Pour reprendre une comparaison fréquente, la mortalité est dix fois plus élevée que l’épidémie classique de grippe (environ 0,1%). Le problème est que ce coronavirus rencontre une population qui n’a encore jamais été touchée, contraitrement à la grippe, et que nous ne disposons pas encore de vaccin. En conséquence, si la moitié des Françaises et des Français était contaminée (hypothèse de la fameuse « immunité collective »), 1% de mortalité correspondrait à un bilan effroyable, de l’ordre de 300 000 morts. Comme environ 5% des patients Covid-19 ont besoin de réanimation, nos services seraient totalement dépassés. Or la réanimation sauve environ 60-65% des malades les plus graves, ce qui est considérable. Ne pas être en mesure de recourir à la réanimation, c’est consentir à une surmortalité.
La communauté étudiante de médecine et des écoles paramédicales a été particulièrement associée à cette lutte. Dans quelle mesure leur mobilisation a-t-elle aidée ?
B. R. : La mobilisation des étudiantes et étudiants en santé a été incroyable et essentielle. Près de 4 500 d’entre eux ont été recrutés en renfort sur des postes d’aide-infirmiers ou d’aide-soignants, bénéficiant d’une courte formation sur le campus Picpus de l’AP-HP.
Très tôt, ils ont été mobilisés pour renforcer les SAMU-Centre 15 au moment où ceux-ci devaient faire face à une augmentation considérable des appels. D’autres ont été recrutés sur la plateforme de télémédecine Covidom pour suivre plus de 50 000 patients à domicile.
Toute la communauté étudiante en santé a été concernée : médecine, odontologie, pharmacie ainsi que toutes les filières paramédicales. Celles et ceux qui avaient un diplôme d’infirmier ont repris leur ancien métier. Plus récemment, des étudiantes et étudiants en santé ont été intégrés aux équipes COVISAN qui se rendent à domicile, à la recherche des contacts des patients Covid-19. Des étudiantes et étudiants des autres facultés sont venus en renfort pour aider les équipes de recherche universitaire sur le Covid-19 ou participer au travail de recherche clinique dans le cadre des nombreuses études initiées. Sans cet effort extraordinaire, rien n’aurait été pareil et il faut les en remercier très chaleureusement. Leur mobilisation a été à la hauteur de leur vocation.
Leur mobilisation sera-t-elle reconnue dans le cadre de leur formation ?

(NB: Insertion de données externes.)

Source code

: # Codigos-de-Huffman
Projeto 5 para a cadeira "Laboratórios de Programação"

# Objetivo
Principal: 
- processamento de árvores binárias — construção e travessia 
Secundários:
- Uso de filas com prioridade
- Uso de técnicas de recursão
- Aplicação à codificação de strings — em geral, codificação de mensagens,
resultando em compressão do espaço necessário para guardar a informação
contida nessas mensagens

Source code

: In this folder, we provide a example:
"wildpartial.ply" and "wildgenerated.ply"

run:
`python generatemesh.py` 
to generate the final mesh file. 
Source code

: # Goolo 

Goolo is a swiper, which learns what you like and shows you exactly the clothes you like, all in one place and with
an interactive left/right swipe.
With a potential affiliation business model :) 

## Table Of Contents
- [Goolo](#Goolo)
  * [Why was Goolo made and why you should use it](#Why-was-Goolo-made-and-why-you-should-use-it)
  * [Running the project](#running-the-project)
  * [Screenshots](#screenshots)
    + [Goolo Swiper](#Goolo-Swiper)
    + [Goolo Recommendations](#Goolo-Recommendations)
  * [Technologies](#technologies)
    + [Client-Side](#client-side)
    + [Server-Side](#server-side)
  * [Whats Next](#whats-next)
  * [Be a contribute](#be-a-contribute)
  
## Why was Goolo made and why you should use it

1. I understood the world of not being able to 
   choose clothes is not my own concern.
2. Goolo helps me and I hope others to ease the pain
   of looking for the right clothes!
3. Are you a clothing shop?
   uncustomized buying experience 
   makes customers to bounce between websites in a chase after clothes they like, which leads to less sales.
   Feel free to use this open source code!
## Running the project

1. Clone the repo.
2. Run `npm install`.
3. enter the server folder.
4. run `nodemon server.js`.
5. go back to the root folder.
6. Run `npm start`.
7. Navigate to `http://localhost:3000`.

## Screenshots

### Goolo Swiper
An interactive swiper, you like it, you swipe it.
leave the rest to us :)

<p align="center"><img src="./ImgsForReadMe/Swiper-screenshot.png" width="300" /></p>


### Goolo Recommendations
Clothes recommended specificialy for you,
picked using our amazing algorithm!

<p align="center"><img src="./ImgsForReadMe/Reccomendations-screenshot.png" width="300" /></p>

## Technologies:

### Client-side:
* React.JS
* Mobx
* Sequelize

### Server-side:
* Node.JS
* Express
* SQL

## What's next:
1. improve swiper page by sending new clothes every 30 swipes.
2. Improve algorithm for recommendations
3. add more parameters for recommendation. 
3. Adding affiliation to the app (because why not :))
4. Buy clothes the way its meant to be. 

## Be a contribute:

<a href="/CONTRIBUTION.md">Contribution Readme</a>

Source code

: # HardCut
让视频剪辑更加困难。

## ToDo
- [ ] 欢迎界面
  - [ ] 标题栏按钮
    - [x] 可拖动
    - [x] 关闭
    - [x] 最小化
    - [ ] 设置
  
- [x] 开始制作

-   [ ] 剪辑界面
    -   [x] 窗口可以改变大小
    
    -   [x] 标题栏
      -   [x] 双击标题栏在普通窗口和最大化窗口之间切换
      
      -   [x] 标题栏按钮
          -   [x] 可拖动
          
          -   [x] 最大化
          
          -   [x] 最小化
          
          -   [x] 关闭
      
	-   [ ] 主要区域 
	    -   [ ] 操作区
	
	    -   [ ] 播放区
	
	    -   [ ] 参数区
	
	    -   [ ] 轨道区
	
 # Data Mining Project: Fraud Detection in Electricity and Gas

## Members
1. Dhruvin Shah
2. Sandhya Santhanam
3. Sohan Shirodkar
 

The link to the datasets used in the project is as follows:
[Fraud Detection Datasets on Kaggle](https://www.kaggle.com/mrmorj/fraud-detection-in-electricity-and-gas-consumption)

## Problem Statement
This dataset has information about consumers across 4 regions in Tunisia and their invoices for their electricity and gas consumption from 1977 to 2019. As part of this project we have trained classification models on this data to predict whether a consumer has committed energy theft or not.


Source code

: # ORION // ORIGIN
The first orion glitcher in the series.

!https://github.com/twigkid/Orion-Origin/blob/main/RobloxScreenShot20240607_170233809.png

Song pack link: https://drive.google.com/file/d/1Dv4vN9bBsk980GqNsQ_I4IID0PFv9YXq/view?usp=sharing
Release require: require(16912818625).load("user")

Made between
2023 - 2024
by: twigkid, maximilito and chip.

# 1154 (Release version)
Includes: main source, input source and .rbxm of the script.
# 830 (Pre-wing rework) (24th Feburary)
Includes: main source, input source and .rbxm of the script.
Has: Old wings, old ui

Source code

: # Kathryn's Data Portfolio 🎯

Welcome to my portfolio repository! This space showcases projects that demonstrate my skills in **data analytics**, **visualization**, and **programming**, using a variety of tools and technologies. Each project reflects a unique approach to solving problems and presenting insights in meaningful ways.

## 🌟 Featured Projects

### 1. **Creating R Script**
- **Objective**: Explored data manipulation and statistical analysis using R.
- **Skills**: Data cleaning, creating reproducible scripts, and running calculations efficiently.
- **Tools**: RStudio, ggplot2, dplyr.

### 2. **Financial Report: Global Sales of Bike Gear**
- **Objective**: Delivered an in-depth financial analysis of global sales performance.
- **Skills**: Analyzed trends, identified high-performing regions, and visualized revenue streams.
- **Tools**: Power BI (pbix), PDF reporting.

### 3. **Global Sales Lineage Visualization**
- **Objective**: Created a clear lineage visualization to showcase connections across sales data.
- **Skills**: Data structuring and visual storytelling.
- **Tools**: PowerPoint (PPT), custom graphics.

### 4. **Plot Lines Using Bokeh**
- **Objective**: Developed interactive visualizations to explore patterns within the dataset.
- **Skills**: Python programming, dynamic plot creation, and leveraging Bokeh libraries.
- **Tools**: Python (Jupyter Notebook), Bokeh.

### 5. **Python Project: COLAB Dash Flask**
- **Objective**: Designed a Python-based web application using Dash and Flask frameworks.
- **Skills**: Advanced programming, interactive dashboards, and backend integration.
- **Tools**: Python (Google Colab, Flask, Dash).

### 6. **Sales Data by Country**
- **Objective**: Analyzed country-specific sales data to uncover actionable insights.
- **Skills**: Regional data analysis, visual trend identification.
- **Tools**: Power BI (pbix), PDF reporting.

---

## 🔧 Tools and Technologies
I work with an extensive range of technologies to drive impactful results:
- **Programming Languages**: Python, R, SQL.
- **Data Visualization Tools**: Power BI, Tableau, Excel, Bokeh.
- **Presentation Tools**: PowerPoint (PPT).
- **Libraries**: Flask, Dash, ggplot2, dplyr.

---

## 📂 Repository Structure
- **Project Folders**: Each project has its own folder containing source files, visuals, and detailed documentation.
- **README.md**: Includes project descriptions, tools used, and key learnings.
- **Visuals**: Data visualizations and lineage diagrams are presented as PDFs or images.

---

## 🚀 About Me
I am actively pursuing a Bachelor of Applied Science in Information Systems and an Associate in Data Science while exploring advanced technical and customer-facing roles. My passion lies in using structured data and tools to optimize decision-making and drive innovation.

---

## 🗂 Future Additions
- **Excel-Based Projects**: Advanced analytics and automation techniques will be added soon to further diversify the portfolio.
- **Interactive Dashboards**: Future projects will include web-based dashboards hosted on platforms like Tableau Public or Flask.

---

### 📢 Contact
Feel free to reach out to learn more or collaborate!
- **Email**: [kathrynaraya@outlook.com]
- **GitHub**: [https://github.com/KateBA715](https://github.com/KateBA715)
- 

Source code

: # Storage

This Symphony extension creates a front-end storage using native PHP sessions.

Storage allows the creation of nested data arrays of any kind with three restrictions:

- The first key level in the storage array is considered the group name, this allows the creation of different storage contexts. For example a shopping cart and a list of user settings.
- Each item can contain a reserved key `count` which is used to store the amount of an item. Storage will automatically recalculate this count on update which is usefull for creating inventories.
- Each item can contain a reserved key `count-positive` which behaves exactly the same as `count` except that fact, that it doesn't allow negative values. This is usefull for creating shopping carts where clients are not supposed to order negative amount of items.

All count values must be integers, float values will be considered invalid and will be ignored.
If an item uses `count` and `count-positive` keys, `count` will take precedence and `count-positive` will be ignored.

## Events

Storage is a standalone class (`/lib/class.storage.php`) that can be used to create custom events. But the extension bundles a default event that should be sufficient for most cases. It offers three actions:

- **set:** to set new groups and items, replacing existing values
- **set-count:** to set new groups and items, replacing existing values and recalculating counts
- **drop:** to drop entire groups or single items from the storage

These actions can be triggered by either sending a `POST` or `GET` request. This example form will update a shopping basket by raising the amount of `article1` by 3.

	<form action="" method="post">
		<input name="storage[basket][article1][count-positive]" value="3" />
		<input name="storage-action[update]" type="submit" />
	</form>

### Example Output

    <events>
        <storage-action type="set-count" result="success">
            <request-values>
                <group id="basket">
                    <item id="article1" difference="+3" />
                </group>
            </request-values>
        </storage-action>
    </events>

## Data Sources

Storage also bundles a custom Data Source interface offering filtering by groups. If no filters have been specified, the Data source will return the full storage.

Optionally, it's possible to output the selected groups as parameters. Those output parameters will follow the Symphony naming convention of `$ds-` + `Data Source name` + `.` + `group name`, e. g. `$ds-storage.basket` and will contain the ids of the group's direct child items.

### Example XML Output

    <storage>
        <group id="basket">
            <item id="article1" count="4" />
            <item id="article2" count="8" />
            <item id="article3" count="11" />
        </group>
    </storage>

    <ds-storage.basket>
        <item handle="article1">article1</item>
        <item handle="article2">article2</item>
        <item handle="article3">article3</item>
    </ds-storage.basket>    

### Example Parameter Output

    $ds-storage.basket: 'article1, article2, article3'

B. R. : En tant que président de la Conférence des doyens de santé d’Île-de-France, je me suis efforcé d’appliquer plusieurs principes : reconnaître que leur action au cœur de la crise et auprès des patients Covid-19 a participé à leur formation de soignant ; faire en sorte qu’aucun étudiant ou étudiante ne pâtisse des difficultés liées à cette crise ; enfin tout mettre en œuvre pour faciliter leur diplomation ou le passage dans l’année supérieure de leurs études en santé en adaptant la pédagogie aux circonstances. Le corps enseignant a su se mobiliser et déployer une importante capacité d’innovation. Ainsi les étudiantes et étudiants en médecine de dernière année, qui vont devoir passer l’examen classant national (ECN) déterminant pour leurs futures spécialité et région d’exercice, ont pu continuer à assister aux révisions organisées par la faculté de Médecine sous forme de vidéoconférences regroupant plusieurs centaines d’entre eux.